After he entered the Covid-delayed 2020 Tokyo Olympics as a 200-meter favorite in 2021 only to finish third, he left depressed and scared to race again until a therapist he has seen since high school challenged him to get back on the track.
Though he had won world titles at 200 meters in 2022 and 2023, and the world title at 100 last year to claim the unofficial title of “World’s Fastest Man,” he had spent the three years since then working his way back to a place of physical and mental readiness to redeem himself on the night of an Olympic final.
That process culminated Sunday when Lyles outlasted a past Olympic champion (Italy’s Marcell Jacobs), a former world champion (Kerley) and the year’s fastest man, Thompson, who was nearly the night’s fastest, too.
“I knew once the year started that this was not 2021,” he said. “I knew that when the time came for me to be able to say this is the final, this is when I need to put it together, I was going to do it.”
Lyles ripped off the paper bib bearing his last name that had been pinned to his blue uniform amid a cathartic celebration, thrusting it toward the crowd before appearing to wipe away tears and wrapping an American flag around his shoulders.
Saturday, Lyles had sparked skepticism when he finished second in his first preliminary heat while other contenders cruised through theirs.
He appeared more focused and ready for the moment in Sunday’s semifinal by crossing the line in 9.83 — just two-hundredths off his personal best — locked in a stare-down with the only man faster, Jamaican Oblique Seville.
But he was not necessarily the man to beat. Thompson produced the fastest semifinal of 9.80 and made it look casual. By qualifying times, it was the most difficult final to make in the event’s 128-year Olympic history.
Lyles has proved divisive among fans and others within the sport because of his willingness to candidly discuss his ambitions to transcend the sport by drawing huge audiences through accomplishing huge goals — no track and field athlete has won four golds in a single Olympics since Carl Lewis in 1984.
Emboldened by the gold medal in his pocket Sunday night and encouraged by Kerley at the post-race news conference not to hold back, Lyles said he now wants Adidas, the sponsor that signed him in the spring to the richest contract for a track athlete since Bolt, to make him his own signature sneaker.
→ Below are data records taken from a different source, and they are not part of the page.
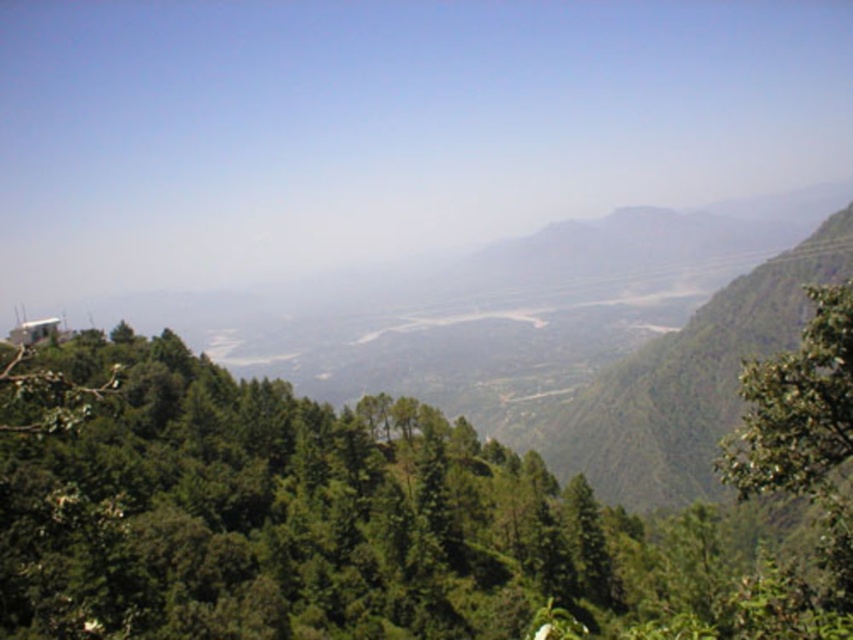
Question: Is green leafy tree at center wider than green leafy tree at right?

Choices:
 (A) no
 (B) yes

Answer: (A)

Question: Does green leafy tree at center have a greater width compared to green leafy tree at right?

Choices:
 (A) no
 (B) yes

Answer: (A)

Question: Which of the following is the closest to the observer?

Choices:
 (A) green leafy tree at right
 (B) green leafy tree at center

Answer: (B)

Question: Is green leafy tree at center smaller than green leafy tree at right?

Choices:
 (A) yes
 (B) no

Answer: (A)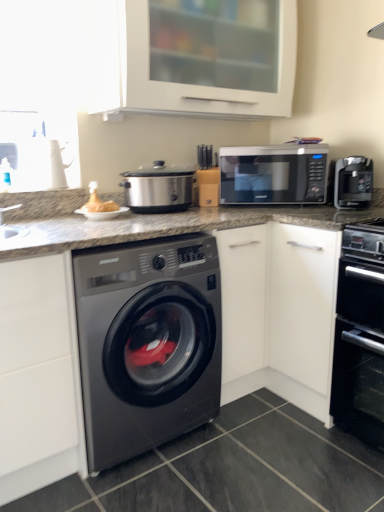
Question: Is black matte oven at lower right behind satin black washing machine at center?

Choices:
 (A) no
 (B) yes

Answer: (B)

Question: Is black matte oven at lower right bigger than satin black washing machine at center?

Choices:
 (A) yes
 (B) no

Answer: (B)

Question: Is black matte oven at lower right not close to satin black washing machine at center?

Choices:
 (A) no
 (B) yes

Answer: (A)

Question: Is black matte oven at lower right closer to camera compared to satin black washing machine at center?

Choices:
 (A) yes
 (B) no

Answer: (B)

Question: Can you confirm if black matte oven at lower right is wider than satin black washing machine at center?

Choices:
 (A) no
 (B) yes

Answer: (A)

Question: Is black matte oven at lower right oriented towards satin black washing machine at center?

Choices:
 (A) no
 (B) yes

Answer: (A)

Question: Is sleek black coffee maker at right further to camera compared to matte brown bread at upper left?

Choices:
 (A) yes
 (B) no

Answer: (A)

Question: Is sleek black coffee maker at right smaller than matte brown bread at upper left?

Choices:
 (A) no
 (B) yes

Answer: (A)

Question: Is sleek black coffee maker at right next to matte brown bread at upper left?

Choices:
 (A) yes
 (B) no

Answer: (B)

Question: Considering the relative positions of sleek black coffee maker at right and matte brown bread at upper left in the image provided, is sleek black coffee maker at right to the left of matte brown bread at upper left from the viewer's perspective?

Choices:
 (A) no
 (B) yes

Answer: (A)

Question: From the image's perspective, would you say sleek black coffee maker at right is shown under matte brown bread at upper left?

Choices:
 (A) yes
 (B) no

Answer: (B)

Question: Is sleek black coffee maker at right wider than matte brown bread at upper left?

Choices:
 (A) yes
 (B) no

Answer: (A)

Question: Is black matte oven at lower right wider than sleek black coffee maker at right?

Choices:
 (A) yes
 (B) no

Answer: (A)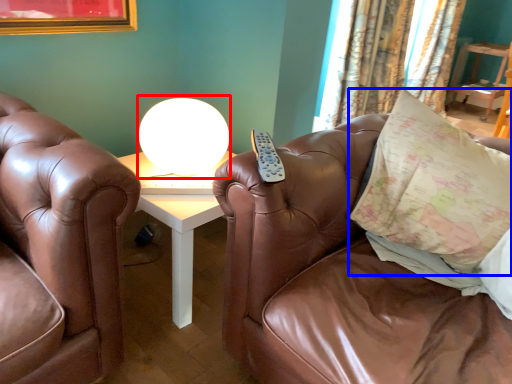
Question: Which point is closer to the camera, table lamp (highlighted by a red box) or pillow (highlighted by a blue box)?

Choices:
 (A) table lamp
 (B) pillow

Answer: (B)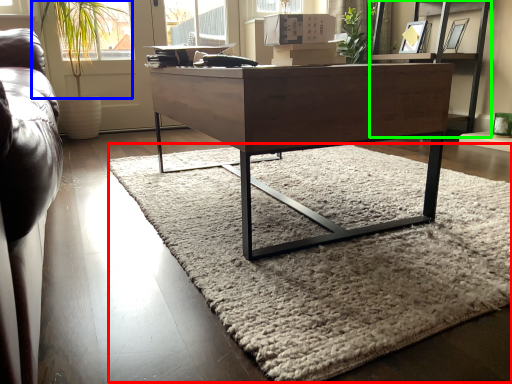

And he guaranteed he would win the 200 meters, as well.
“I’ll be winning,” Lyles said. “None of them is winning. When I come off the turn, they will be depressed.”
When Lyles came out of the blocks, and even when he crossed the line, there was no indication he would be the victor. Then he saw his name pop up. Last at the start, he was first when it mattered.
Insight:
Adding insight into Noah Lyles’ journey to his gold medal win in the 100-meter final highlights his resilience and determination to overcome setbacks and achieve his goals. The pressure of competing against the best on the biggest stage pushed Lyles to push himself even further, showcasing his mental and physical readiness. His victory not only solidifies his place in the history books but also sets the stage for even greater accomplishments in the future, aiming to break records previously set by legendary athletes like Usain Bolt and Carl Lewis. Lyles’ confidence and ambition to revolutionize the sport and captivate audiences hint at a promising and exciting future for track and field.